またたび感想録

観たもの聴いたもの読んだものの感想を述べます。

『サカサマのパテマ』

・立場の違う人々の異文化交流

前に「バブル」を観た時に、異文化交流系はどちらか片方の世界しか描かれないんだなあと思って、オトちゃんが主人公の都合のいいように理解されただけのような気がして不満が残ったのを思い出した。偶然だけどバブルも重力の話だったな。

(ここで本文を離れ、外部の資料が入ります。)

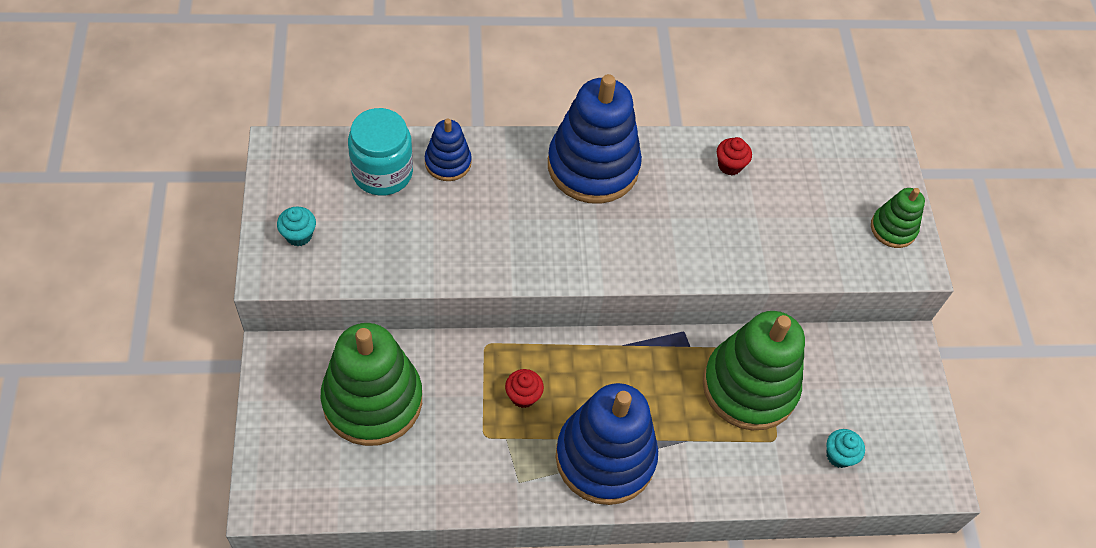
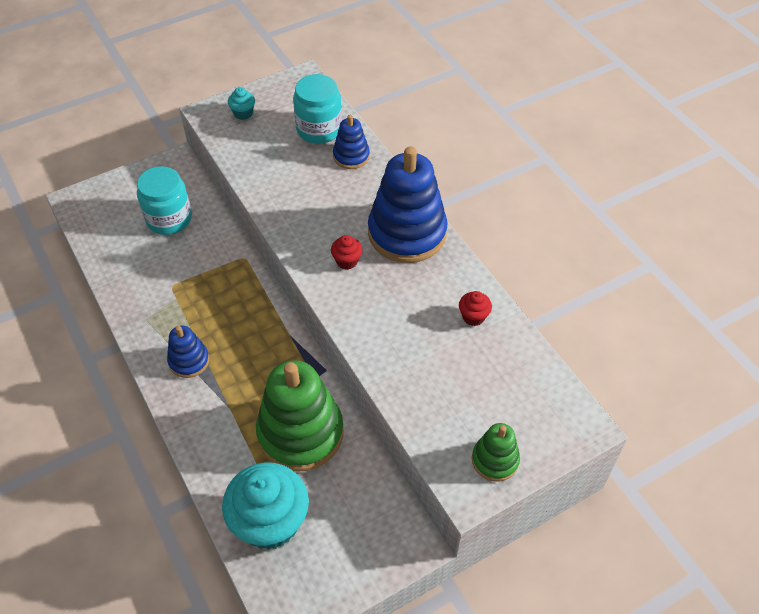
camera: 70 degrees right, 5 degrees down
(372, 400) = (169, 219): green stacking toy -> turquoise jar
(523, 396) = (214, 294): red cupcake -> red cupcake (347, 261)
(605, 457) = (189, 361): blue stacking toy -> blue stacking toy, size x0.50
(839, 455) = (270, 522): turquoise cupcake -> turquoise cupcake, size x2.33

サカサマのパテマは、映画という短い尺の中で両方を描く。空に落ちる側、落ちない側。立場がたびたびにサカサマになるのだ。それを繰り返すことで、一方的でない関係性が生まれていく。

 

・イザムラはとても…

イザムラ、よくぞここまでというくらい変態っぽい嫌なやつになっている。いいところがない。ただ嫌なやつじゃなくて、たぶん変態だと思う。言動が。独裁者にナルシシズムの強い変態が就きがちというのを何かで読んだことがあったけど、こういう人のことか。怖がり…なのもなかったことにして、罪だ罰だと喚いて、自分に都合のいい解釈ばかりして、この人には何も見えちゃいないという、悪役としてのプライドとか主張もありはしない、ほんとうに「かわいそうなひと」。

 

・舞台のカラク

エイジの住む「地上」は徹底された管理社会。全寮制の学校で、出席はもちろん受講態度から放課後の振る舞いまで逐一チェックが入り、厳しく指導される。空に興味を示すことを禁じて、空に向かったものたちを嘲笑う。規則を脅かす者は排除されてしまう。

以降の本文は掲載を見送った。